• _Assigned task_
Copy the records exactly, leaving out every picture.

• _Input data_
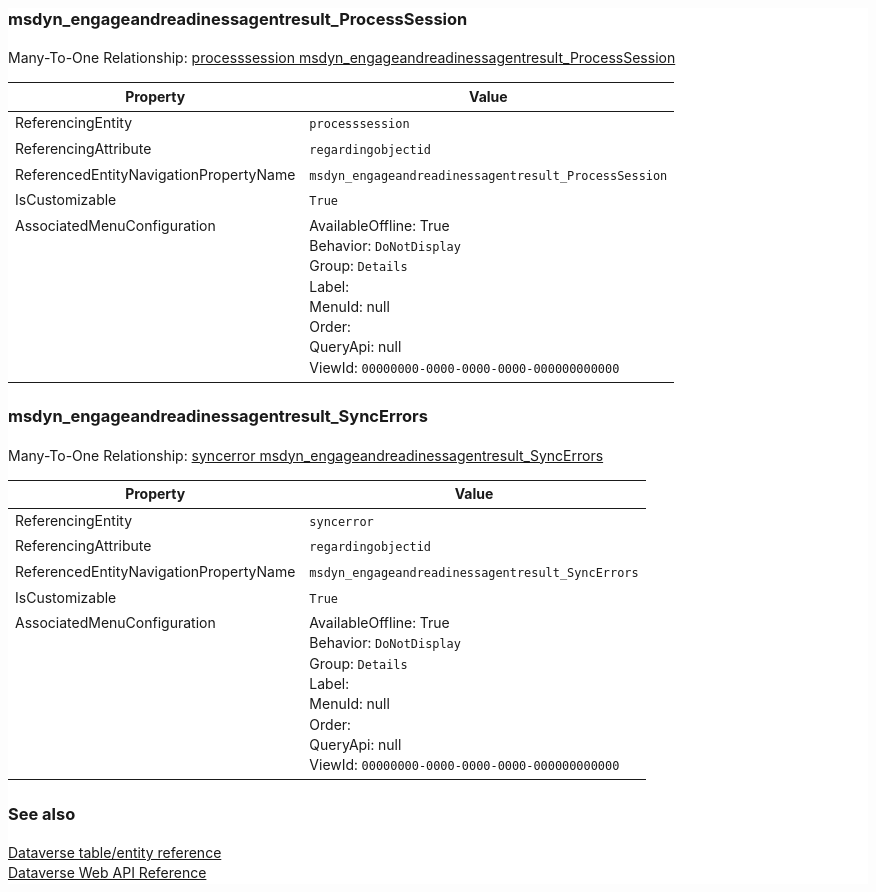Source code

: ### <a name="BKMK_msdyn_engageandreadinessagentresult_ProcessSession"></a> msdyn_engageandreadinessagentresult_ProcessSession

Many-To-One Relationship: [processsession msdyn_engageandreadinessagentresult_ProcessSession](processsession.md#BKMK_msdyn_engageandreadinessagentresult_ProcessSession)

|Property|Value|
|---|---|
|ReferencingEntity|`processsession`|
|ReferencingAttribute|`regardingobjectid`|
|ReferencedEntityNavigationPropertyName|`msdyn_engageandreadinessagentresult_ProcessSession`|
|IsCustomizable|`True`|
|AssociatedMenuConfiguration|AvailableOffline: True<br />Behavior: `DoNotDisplay`<br />Group: `Details`<br />Label: <br />MenuId: null<br />Order: <br />QueryApi: null<br />ViewId: `00000000-0000-0000-0000-000000000000`|

### <a name="BKMK_msdyn_engageandreadinessagentresult_SyncErrors"></a> msdyn_engageandreadinessagentresult_SyncErrors

Many-To-One Relationship: [syncerror msdyn_engageandreadinessagentresult_SyncErrors](syncerror.md#BKMK_msdyn_engageandreadinessagentresult_SyncErrors)

|Property|Value|
|---|---|
|ReferencingEntity|`syncerror`|
|ReferencingAttribute|`regardingobjectid`|
|ReferencedEntityNavigationPropertyName|`msdyn_engageandreadinessagentresult_SyncErrors`|
|IsCustomizable|`True`|
|AssociatedMenuConfiguration|AvailableOffline: True<br />Behavior: `DoNotDisplay`<br />Group: `Details`<br />Label: <br />MenuId: null<br />Order: <br />QueryApi: null<br />ViewId: `00000000-0000-0000-0000-000000000000`|



### See also

[Dataverse table/entity reference](/power-apps/developer/data-platform/reference/about-entity-reference)  
[Dataverse Web API Reference](/power-apps/developer/data-platform/webapi/reference/about)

• _Answer space_
Source code

: ### <a name="BKMK_msdyn_engageandreadinessagentresult_ProcessSession"></a> msdyn_engageandreadinessagentresult_ProcessSession

Many-To-One Relationship: [processsession msdyn_engageandreadinessagentresult_ProcessSession](processsession.md#BKMK_msdyn_engageandreadinessagentresult_ProcessSession)

|Property|Value|
|---|---|
|ReferencingEntity|`processsession`|
|ReferencingAttribute|`regardingobjectid`|
|ReferencedEntityNavigationPropertyName|`msdyn_engageandreadinessagentresult_ProcessSession`|
|IsCustomizable|`True`|
|AssociatedMenuConfiguration|AvailableOffline: True<br />Behavior: `DoNotDisplay`<br />Group: `Details`<br />Label: <br />MenuId: null<br />Order: <br />QueryApi: null<br />ViewId: `00000000-0000-0000-0000-000000000000`|

### <a name="BKMK_msdyn_engageandreadinessagentresult_SyncErrors"></a> msdyn_engageandreadinessagentresult_SyncErrors

Many-To-One Relationship: [syncerror msdyn_engageandreadinessagentresult_SyncErrors](syncerror.md#BKMK_msdyn_engageandreadinessagentresult_SyncErrors)

|Property|Value|
|---|---|
|ReferencingEntity|`syncerror`|
|ReferencingAttribute|`regardingobjectid`|
|ReferencedEntityNavigationPropertyName|`msdyn_engageandreadinessagentresult_SyncErrors`|
|IsCustomizable|`True`|
|AssociatedMenuConfiguration|AvailableOffline: True<br />Behavior: `DoNotDisplay`<br />Group: `Details`<br />Label: <br />MenuId: null<br />Order: <br />QueryApi: null<br />ViewId: `00000000-0000-0000-0000-000000000000`|



### See also

[Dataverse table/entity reference](/power-apps/developer/data-platform/reference/about-entity-reference)  
[Dataverse Web API Reference](/power-apps/developer/data-platform/webapi/reference/about)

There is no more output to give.